**Records shown**.
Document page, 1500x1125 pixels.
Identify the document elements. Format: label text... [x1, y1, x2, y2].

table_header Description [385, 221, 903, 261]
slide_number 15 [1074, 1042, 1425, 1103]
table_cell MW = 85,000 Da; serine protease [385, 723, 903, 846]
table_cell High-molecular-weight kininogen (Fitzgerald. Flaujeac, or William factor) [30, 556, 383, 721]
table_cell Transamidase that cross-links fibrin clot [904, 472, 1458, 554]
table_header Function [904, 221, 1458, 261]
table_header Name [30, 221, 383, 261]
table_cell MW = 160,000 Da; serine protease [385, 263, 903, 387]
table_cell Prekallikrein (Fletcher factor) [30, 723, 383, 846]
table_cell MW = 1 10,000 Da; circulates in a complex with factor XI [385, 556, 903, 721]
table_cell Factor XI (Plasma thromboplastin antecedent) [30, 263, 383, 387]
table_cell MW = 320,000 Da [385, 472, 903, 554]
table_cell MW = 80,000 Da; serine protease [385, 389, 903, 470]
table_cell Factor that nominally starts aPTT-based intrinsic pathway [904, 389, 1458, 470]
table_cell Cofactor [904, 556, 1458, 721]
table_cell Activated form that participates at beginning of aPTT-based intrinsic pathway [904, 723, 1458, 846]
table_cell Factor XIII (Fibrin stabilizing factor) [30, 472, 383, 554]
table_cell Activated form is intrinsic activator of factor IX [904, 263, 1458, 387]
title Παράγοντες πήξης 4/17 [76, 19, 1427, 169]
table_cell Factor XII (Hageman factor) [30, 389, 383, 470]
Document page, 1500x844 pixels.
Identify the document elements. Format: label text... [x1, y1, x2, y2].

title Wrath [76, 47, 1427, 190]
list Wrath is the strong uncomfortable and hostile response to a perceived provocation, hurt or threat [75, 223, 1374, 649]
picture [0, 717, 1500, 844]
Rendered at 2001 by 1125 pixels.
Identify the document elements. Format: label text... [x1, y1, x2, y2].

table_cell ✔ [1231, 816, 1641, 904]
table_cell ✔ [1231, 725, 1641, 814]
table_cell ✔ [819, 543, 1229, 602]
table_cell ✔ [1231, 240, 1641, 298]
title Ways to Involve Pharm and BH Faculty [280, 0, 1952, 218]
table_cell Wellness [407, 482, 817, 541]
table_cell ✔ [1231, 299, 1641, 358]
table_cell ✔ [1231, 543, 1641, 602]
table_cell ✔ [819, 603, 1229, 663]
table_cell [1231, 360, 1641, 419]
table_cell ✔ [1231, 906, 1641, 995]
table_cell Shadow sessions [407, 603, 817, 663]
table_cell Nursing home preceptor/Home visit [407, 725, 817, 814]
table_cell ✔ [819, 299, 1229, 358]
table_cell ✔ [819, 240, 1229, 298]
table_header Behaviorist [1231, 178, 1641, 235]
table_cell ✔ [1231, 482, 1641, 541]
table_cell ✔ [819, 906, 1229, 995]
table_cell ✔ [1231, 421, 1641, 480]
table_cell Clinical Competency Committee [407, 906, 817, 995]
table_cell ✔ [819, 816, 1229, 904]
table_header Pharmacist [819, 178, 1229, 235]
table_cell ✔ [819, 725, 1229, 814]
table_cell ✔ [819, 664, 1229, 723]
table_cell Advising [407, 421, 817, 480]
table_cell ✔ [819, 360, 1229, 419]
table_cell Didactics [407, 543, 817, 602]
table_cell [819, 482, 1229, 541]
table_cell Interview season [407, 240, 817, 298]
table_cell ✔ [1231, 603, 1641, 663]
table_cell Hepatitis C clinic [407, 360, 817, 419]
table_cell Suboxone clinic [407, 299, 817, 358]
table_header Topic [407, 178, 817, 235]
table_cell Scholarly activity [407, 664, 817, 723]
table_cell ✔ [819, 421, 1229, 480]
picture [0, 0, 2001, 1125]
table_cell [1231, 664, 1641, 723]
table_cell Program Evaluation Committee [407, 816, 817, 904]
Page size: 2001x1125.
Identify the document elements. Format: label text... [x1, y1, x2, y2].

**What to work on**. Please make your reply exactly the lines from the one containing "Rendered at 2001 by 1125 pixels." through the end of the entries above, and nothing more.

**Response below**.
Rendered at 2001 by 1125 pixels.
Identify the document elements. Format: label text... [x1, y1, x2, y2].

table_cell ✔ [1231, 816, 1641, 904]
table_cell ✔ [1231, 725, 1641, 814]
table_cell ✔ [819, 543, 1229, 602]
table_cell ✔ [1231, 240, 1641, 298]
title Ways to Involve Pharm and BH Faculty [280, 0, 1952, 218]
table_cell Wellness [407, 482, 817, 541]
table_cell ✔ [1231, 299, 1641, 358]
table_cell ✔ [1231, 543, 1641, 602]
table_cell ✔ [819, 603, 1229, 663]
table_cell [1231, 360, 1641, 419]
table_cell ✔ [1231, 906, 1641, 995]
table_cell Shadow sessions [407, 603, 817, 663]
table_cell Nursing home preceptor/Home visit [407, 725, 817, 814]
table_cell ✔ [819, 299, 1229, 358]
table_cell ✔ [819, 240, 1229, 298]
table_header Behaviorist [1231, 178, 1641, 235]
table_cell ✔ [1231, 482, 1641, 541]
table_cell ✔ [819, 906, 1229, 995]
table_cell ✔ [1231, 421, 1641, 480]
table_cell Clinical Competency Committee [407, 906, 817, 995]
table_cell ✔ [819, 816, 1229, 904]
table_header Pharmacist [819, 178, 1229, 235]
table_cell ✔ [819, 725, 1229, 814]
table_cell ✔ [819, 664, 1229, 723]
table_cell Advising [407, 421, 817, 480]
table_cell ✔ [819, 360, 1229, 419]
table_cell Didactics [407, 543, 817, 602]
table_cell [819, 482, 1229, 541]
table_cell Interview season [407, 240, 817, 298]
table_cell ✔ [1231, 603, 1641, 663]
table_cell Hepatitis C clinic [407, 360, 817, 419]
table_cell Suboxone clinic [407, 299, 817, 358]
table_header Topic [407, 178, 817, 235]
table_cell Scholarly activity [407, 664, 817, 723]
table_cell ✔ [819, 421, 1229, 480]
picture [0, 0, 2001, 1125]
table_cell [1231, 664, 1641, 723]
table_cell Program Evaluation Committee [407, 816, 817, 904]
Page size: 2001x1125.
Identify the document elements. Format: label text... [x1, y1, x2, y2].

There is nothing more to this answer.